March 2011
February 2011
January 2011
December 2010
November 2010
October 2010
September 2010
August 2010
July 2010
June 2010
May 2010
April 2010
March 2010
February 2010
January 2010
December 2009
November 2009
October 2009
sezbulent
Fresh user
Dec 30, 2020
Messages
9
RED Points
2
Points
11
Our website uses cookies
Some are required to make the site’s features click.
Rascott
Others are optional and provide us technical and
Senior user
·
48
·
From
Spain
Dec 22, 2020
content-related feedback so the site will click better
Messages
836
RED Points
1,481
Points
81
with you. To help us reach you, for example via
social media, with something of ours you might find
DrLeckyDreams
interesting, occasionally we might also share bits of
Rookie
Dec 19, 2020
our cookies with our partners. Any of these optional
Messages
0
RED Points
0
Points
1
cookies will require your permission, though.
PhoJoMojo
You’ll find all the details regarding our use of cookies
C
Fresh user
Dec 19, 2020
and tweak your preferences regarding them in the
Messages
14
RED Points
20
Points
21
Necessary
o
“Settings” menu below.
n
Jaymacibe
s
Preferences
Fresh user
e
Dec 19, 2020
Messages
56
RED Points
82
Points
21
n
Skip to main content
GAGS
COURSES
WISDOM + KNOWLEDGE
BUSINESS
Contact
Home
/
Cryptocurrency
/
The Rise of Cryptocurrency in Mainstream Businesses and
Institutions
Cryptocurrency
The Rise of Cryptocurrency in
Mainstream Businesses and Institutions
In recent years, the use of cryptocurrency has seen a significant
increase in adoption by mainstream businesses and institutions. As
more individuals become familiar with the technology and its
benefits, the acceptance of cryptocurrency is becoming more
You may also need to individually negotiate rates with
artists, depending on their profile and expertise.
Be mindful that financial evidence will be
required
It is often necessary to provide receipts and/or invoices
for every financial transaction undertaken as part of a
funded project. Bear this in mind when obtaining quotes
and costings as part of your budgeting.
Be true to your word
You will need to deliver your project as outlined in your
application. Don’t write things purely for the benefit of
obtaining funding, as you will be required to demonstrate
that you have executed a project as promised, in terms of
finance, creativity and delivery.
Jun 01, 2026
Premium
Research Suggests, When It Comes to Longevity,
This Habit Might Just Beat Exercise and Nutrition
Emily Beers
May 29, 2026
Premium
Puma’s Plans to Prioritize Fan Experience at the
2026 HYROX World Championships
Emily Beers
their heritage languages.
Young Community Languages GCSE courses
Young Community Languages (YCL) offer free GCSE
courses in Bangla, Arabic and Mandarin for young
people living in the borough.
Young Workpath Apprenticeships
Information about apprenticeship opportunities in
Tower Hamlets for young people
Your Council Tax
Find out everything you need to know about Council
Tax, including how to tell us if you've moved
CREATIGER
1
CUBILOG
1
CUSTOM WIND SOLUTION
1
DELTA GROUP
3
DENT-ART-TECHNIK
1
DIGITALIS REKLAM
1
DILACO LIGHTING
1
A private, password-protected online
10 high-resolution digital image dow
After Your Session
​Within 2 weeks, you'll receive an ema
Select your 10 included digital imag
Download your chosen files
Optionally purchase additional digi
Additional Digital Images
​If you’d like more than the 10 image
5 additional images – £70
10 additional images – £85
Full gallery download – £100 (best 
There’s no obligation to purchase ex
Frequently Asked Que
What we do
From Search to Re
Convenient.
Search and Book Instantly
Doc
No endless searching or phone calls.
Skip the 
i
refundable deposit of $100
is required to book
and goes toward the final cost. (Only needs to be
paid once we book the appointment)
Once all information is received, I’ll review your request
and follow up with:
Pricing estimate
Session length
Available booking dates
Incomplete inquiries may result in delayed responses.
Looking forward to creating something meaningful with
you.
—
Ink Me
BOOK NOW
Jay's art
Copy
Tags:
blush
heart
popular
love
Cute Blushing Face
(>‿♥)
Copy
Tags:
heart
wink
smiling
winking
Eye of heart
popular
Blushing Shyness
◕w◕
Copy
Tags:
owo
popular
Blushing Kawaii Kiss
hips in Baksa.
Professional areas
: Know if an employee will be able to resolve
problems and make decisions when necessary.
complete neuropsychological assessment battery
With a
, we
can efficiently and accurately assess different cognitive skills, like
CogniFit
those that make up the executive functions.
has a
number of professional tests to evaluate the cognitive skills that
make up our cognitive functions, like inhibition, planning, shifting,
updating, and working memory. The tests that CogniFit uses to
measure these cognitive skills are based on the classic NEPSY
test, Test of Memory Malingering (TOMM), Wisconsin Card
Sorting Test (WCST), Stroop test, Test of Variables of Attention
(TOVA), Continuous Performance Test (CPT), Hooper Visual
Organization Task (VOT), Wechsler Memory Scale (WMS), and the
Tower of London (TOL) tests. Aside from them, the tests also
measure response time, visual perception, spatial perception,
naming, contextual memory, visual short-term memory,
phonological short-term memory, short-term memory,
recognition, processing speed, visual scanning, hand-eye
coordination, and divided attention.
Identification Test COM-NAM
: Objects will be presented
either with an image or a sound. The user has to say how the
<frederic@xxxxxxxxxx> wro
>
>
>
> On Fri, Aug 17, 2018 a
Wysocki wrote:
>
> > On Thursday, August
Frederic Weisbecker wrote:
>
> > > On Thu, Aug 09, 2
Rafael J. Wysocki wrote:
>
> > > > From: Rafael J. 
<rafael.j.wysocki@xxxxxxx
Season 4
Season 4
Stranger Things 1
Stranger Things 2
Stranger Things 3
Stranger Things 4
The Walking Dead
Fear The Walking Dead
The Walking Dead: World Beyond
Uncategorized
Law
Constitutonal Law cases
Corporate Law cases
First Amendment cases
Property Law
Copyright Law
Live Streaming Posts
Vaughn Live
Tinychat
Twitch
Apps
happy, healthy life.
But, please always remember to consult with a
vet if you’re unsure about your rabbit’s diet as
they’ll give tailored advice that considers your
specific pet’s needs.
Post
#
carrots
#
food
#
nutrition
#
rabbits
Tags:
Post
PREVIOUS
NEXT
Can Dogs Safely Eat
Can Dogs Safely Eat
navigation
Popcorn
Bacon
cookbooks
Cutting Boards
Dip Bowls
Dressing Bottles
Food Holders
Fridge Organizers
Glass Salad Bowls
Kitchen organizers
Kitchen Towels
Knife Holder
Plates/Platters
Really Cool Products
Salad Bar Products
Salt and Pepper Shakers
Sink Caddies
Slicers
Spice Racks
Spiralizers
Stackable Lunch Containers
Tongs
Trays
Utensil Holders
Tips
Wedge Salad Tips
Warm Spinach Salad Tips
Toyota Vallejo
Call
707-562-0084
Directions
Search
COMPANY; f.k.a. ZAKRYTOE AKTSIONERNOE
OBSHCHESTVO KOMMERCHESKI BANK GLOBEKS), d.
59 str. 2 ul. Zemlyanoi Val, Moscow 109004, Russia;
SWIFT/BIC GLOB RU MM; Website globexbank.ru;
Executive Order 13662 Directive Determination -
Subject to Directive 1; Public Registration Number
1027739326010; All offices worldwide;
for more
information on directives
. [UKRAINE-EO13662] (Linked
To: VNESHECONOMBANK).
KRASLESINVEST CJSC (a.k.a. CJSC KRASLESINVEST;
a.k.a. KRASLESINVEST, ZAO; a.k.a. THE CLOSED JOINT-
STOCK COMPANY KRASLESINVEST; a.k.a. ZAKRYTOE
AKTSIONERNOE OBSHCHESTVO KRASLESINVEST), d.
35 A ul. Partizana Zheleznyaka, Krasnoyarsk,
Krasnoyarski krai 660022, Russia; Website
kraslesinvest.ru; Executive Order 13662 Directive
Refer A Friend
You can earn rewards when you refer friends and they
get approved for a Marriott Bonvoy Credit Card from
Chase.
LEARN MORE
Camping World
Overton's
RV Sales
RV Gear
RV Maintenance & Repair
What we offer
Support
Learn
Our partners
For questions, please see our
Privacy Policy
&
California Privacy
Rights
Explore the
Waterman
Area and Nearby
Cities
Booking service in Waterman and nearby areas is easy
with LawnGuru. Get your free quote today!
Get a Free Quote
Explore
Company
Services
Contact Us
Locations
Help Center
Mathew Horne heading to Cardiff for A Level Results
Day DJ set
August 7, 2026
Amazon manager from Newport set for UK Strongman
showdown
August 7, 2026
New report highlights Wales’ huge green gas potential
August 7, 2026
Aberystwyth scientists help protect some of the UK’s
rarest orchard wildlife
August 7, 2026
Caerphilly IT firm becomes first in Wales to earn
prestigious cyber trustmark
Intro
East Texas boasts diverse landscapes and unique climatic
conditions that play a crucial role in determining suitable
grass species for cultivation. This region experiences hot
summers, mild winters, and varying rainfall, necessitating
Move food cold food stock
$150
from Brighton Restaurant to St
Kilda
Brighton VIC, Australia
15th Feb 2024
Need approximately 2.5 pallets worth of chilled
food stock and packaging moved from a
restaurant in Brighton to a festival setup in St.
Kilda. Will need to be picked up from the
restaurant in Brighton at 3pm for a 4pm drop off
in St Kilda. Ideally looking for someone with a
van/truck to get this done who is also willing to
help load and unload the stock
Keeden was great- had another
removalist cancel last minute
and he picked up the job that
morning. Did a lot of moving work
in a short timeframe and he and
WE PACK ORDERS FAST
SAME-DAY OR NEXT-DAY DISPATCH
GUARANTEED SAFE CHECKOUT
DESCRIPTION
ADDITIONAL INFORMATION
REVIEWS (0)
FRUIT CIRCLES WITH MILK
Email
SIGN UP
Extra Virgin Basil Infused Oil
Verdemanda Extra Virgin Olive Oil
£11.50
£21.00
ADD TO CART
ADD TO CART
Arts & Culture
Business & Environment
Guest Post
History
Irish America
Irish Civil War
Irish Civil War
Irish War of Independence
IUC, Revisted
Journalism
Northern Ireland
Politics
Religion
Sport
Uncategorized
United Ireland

- EXERCISE DIRECTIONS -
What number of lines in the data above include the string "click"? Answer with that number only.

- EXPECTED ANSWER -
2